I ran nscd interactively with -d. It crashed at an assertion: . . . 30010: considering GETPWBYUID entry "4001", timeout 1232293240 30010: considering GETPWBYUID entry "74", timeout 1232293240 30010: considering GETPWBYUID entry "106", timeout 1232293240 30010: considering GETPWBYNAME entry "postfix", timeout 1232293240 30010: considering GETPWBYNAME entry "haldaemon", timeout 1232293240 30010: considering GETPWBYNAME entry "messagebus", timeout 1232293240 30010: considering GETPWBYNAME entry "ntp", timeout 1232293240 30010: considering GETPWBYUID entry "76", timeout 1232293240 30010: considering GETPWBYNAME entry "topol", timeout 1232293240 30010: considering GETPWBYUID entry "66", timeout 1232293240 30010: considering GETPWBYUID entry "3912", timeout 1232293240 30010: considering GETPWBYUID entry "100", timeout 1232293240 30010: considering GETPWBYNAME entry "volfovsn", timeout 1232293240 30010: remove GETPWBYUID entry "101" 30010: remove GETPWBYNAME entry "myi" 30010: remove GETPWBYNAME entry "ldap" 30010: remove GETPWBYNAME entry "sshd" 30010: remove GETPWBYUID entry "2287" 30010: remove GETPWBYNAME entry "avahi" 30010: remove GETPWBYNAME entry "harbaugh" 30010: remove GETPWBYUID entry "71" 30010: remove GETPWBYUID entry "51" 30010: remove GETPWBYNAME entry "nobody" 30010: remove GETPWBYNAME entry "wnn" 30010: remove GETPWBYUID entry "1596" 30010: remove GETPWBYUID entry "65534" 30010: remove GETPWBYUID entry "4001" 30010: remove GETPWBYNAME entry "postfix" 30010: remove GETPWBYUID entry "106" 30010: remove GETPWBYUID entry "74" 30010: remove GETPWBYNAME entry "haldaemon" 30010: remove GETPWBYNAME entry "messagebus" 30010: remove GETPWBYNAME entry "ntp" 30010: remove GETPWBYUID entry "76" 30010: remove GETPWBYNAME entry "topol" 30010: remove GETPWBYUID entry "66" 30010: remove GETPWBYUID entry "3912" 30010: remove GETPWBYUID entry "100" 30010: remove GETPWBYNAME entry "volfovsn" nscd: mem.c:412: gc: Assertion `next_data < &he_data[db->head->nentries]' failed.
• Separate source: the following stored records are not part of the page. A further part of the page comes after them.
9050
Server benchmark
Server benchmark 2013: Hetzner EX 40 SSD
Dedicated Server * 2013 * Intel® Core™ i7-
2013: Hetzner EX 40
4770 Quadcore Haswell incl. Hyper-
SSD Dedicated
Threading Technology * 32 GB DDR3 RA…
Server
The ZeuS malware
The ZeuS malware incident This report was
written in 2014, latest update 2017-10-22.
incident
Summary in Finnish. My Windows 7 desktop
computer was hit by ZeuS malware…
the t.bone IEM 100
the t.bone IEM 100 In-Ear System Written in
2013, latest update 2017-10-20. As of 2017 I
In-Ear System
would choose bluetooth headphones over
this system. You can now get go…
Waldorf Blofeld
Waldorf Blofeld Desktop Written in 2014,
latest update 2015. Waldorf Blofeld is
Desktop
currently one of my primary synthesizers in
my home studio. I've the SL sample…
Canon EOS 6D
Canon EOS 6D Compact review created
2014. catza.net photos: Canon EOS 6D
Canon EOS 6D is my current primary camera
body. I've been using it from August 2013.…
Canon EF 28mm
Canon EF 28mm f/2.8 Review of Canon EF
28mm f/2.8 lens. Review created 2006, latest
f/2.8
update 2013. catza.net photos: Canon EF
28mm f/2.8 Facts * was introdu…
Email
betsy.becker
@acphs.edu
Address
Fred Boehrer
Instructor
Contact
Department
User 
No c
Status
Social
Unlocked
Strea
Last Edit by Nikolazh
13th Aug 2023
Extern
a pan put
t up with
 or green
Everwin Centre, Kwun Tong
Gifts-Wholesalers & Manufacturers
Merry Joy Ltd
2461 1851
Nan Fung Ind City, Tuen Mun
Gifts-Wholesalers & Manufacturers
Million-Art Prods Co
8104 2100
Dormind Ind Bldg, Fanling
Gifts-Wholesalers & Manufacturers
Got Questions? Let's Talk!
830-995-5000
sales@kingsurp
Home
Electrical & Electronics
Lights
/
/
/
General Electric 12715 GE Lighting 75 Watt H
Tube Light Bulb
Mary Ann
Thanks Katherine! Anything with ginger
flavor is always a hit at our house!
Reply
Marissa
Aborted I set 'ulimit -c unlimited', but no core file was produced
This appears to be the same problem as bug 387202 nscd: mem.c:412: gc: Assertion `next_data < &he_data[db->head->nentries]' failed. Aborted
This has nothing to do with LDAP but is the same problem as bug 387202 indeed. No details about the LDAP interaction available, so I'm closing this.